It's a credit, albeit a minor one, to Alexandre Aja's horror thriller ''High Tension" that its heroine doesn't wake up screaming in the last shot, because for over an hour the picture feels like a grisly nightmare.
''High Tension" is from France, and it has a distinctly European sense of dread. It doesn't bother with the who or the why, just the what and the how ghastly. Come the film's dumb and insulting last-minute revelation, there's every reason to think it should have bothered trying to explain something. Alas, no. The film ends, inexplicably, with a shrug.
Aja and co-writer Gregory Levasseur cough up a story in which Marie and Alex (Cécile De France and Maïwenn), two law students, drive to Alex's parents' country house. Marie is a tough-looking girl with a punky blond haircut, and she obviously has a crush on the ostensibly straight Alex.
During the car ride, she chastises her friend for ditching her recently to talk to a boy. And, later that evening, she demurs when Alex presses her about her own love life. That night, after Marie has a gotten an eyeful of Alex in the shower, there's a knock on the door, which Alex's father is foolish enough to answer. The poor guy is promptly stabbed and decapitated. Alex's mother is garroted as Marie watches, ''Blue Velvet"-style, though the slats of the bedroom closet. Alex's little brother, the kid in the unfortunate cowboy costume, is shot in the cornfield.
Alex herself is tied up, thrown in a van, and left in one piece, presumably for a pending sexual adventure, and because there's still 70 minutes of movie to go.
The culprit is an old beast in overalls and a cap, with a fondness for running his straight razor ominously along bloody skin.

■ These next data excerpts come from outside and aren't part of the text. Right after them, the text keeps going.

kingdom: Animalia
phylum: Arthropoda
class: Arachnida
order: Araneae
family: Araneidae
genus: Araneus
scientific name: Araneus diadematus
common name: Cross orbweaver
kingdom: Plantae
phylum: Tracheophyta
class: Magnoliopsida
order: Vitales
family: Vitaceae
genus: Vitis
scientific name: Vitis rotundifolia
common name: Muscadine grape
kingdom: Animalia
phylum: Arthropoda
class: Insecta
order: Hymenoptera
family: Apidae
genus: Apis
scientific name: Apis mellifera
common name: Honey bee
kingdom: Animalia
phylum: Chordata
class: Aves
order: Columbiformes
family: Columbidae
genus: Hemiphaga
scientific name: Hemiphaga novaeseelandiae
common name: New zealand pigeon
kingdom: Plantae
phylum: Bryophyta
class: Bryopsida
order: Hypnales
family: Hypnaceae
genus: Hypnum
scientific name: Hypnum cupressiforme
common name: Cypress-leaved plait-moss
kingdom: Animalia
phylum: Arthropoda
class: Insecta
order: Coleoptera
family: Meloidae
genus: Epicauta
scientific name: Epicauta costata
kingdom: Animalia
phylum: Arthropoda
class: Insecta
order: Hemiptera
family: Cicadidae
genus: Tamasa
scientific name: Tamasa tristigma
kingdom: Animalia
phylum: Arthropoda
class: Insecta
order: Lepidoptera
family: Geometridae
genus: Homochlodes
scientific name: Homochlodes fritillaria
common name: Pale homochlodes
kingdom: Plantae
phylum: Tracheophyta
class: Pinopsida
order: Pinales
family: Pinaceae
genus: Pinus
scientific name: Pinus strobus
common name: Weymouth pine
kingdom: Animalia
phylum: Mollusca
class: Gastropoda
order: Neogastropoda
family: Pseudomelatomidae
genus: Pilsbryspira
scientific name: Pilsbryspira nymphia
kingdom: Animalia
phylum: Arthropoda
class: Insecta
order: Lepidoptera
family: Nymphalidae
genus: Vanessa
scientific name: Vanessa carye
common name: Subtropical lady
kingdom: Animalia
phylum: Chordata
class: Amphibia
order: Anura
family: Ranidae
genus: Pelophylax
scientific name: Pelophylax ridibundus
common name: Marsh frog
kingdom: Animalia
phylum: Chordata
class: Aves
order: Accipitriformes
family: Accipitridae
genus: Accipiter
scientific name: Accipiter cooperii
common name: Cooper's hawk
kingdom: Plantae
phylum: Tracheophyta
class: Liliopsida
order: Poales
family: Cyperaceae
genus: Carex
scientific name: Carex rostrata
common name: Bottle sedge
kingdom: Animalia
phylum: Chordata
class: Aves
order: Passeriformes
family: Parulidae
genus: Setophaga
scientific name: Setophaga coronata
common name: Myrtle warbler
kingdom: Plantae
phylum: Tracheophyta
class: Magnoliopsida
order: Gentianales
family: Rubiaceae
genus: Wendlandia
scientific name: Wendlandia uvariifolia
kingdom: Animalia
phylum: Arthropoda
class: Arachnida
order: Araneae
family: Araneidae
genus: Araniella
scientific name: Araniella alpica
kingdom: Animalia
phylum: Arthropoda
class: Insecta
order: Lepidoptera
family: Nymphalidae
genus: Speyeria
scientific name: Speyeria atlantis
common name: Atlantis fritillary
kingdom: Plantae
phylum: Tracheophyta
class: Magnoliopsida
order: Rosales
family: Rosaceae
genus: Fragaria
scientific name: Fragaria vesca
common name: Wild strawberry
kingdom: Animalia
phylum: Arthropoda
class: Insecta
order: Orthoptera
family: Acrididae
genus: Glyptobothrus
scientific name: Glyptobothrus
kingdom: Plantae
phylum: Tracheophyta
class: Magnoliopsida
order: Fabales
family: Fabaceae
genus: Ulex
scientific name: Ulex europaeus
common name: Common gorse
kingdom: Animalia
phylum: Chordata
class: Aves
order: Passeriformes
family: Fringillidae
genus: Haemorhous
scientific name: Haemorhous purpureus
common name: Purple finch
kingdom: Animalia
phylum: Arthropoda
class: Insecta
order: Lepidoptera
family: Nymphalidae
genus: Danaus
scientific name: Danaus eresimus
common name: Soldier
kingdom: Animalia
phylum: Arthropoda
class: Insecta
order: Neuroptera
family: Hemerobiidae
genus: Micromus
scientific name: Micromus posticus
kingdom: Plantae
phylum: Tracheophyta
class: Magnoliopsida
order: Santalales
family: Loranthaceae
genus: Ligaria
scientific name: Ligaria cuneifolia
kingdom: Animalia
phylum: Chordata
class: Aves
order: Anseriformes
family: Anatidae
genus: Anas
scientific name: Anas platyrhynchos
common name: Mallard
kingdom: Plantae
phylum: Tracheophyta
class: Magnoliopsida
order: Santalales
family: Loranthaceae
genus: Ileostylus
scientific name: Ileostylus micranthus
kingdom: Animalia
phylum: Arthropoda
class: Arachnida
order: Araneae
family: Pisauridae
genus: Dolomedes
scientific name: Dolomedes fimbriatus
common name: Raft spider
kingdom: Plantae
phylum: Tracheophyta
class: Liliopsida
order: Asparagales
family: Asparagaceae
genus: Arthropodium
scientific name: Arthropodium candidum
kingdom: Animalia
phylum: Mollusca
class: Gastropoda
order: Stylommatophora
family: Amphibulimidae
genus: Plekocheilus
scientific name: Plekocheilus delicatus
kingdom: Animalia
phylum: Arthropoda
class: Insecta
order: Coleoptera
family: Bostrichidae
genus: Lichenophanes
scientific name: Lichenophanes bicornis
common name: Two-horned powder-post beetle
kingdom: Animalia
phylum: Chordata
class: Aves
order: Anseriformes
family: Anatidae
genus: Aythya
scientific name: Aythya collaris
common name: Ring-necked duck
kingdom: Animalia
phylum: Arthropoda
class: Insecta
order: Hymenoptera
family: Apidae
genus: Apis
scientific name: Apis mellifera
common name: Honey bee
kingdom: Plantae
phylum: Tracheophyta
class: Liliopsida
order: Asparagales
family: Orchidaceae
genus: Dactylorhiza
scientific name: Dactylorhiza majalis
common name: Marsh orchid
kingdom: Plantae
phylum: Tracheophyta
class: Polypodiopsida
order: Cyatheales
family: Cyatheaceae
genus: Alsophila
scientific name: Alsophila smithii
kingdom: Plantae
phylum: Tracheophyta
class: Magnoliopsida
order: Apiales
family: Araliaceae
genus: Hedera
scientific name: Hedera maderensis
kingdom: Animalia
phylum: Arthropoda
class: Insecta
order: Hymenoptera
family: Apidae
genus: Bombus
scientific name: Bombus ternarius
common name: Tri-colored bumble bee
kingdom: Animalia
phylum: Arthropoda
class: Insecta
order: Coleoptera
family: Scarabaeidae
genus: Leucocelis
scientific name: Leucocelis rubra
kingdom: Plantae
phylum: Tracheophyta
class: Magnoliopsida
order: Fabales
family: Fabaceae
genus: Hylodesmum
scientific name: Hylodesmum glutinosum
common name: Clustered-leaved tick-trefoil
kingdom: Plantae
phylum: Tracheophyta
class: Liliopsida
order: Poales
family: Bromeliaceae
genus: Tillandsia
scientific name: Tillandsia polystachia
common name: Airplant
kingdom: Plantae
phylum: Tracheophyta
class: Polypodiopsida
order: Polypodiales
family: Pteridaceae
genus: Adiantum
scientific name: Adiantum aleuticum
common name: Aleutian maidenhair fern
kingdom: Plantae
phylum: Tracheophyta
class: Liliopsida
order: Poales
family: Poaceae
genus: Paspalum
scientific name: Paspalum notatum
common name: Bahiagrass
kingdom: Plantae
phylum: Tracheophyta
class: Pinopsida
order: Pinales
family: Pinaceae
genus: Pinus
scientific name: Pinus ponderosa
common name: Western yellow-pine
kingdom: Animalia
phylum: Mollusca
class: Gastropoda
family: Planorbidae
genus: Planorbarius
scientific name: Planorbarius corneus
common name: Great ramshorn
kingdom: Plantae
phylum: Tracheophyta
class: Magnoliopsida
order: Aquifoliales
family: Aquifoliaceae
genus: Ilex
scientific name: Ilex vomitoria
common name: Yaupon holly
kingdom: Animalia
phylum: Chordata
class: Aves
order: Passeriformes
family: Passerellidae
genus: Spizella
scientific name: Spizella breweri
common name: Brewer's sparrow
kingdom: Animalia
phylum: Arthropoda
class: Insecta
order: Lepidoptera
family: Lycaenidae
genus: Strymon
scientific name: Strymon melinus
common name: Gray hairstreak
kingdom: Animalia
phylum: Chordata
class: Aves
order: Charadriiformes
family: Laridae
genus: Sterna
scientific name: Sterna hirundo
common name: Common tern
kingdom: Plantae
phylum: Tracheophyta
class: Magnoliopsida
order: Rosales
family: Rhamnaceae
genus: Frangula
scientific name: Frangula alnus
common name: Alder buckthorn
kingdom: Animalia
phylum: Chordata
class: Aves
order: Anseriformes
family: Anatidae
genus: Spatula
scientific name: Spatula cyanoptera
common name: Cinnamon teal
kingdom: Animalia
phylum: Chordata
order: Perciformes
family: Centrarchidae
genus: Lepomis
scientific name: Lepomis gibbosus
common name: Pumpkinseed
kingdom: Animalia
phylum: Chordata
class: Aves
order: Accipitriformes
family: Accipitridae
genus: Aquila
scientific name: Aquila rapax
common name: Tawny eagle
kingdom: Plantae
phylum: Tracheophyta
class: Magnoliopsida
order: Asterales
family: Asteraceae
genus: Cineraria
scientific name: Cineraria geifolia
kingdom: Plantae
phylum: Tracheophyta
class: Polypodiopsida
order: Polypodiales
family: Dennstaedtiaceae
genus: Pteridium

Effectively, he is the bogeyman in ''High Tension."
Anyone familiar with Gaspar Noé's ''I Stand Alone" might recognize the fellow's ruddy complexion, devilish grunt, and cauldron-sized belly -- they belong to Philippe Nahon. In Noé's psychological terror flick, another exercise in awfulness, he played a meat-monger with a ghastly interest in young ladies. Here, he's a different (but not that different) sort of butcher.
''High Tension" is being released by Lion's Gate, which also put out last year's stomach-turning ''Saw." The studio has become quite the grind house -- a home for filmmakers who want not only to sicken, but also to provoke.
Hence the juxtaposition of the killer's arrival with a scene of Marie masturbating. Later, when he binds, gags, and absconds with Alex in his rusty van, Marie steels for her own brand of sadism. Indeed, she winds up trailing them in a GTO whose bumblebee paint job perfectly matches Uma Thurman's ''Kill Bill" racer's suit, right down to the black stripe.
From here the movie seems poised to evolve into a cathartic revenge plot. You don't care about the characters, per se. You just want justice, and once Marie gets her hand on a piece of wood wrapped in barbed wire, the movie is talking to the sick freak in some of us.
But ''High Tension" is a fraud. It doesn't make an iota of sense. (Neither does the decision to dub a third of the movie, and subtitle the rest.) By the end, Aja and Levasseur are making an equation between sexual attraction and homicidal mania that turns standard horror movie craziness upside down.
What happens in the final minutes is narratively dumb -- and psychosexually ridiculous.
That's a shame. Aja knows his way around a suspenseful sequence, which a lot of the directors toiling in this genre don't. But the horrible anticipation he builds is derailed by a gimmick that makes the twist in, say, ''Fight Club" seem perfectly logical. To say more would be to ruin the movie, and why should I do that when its own makers have done it for you?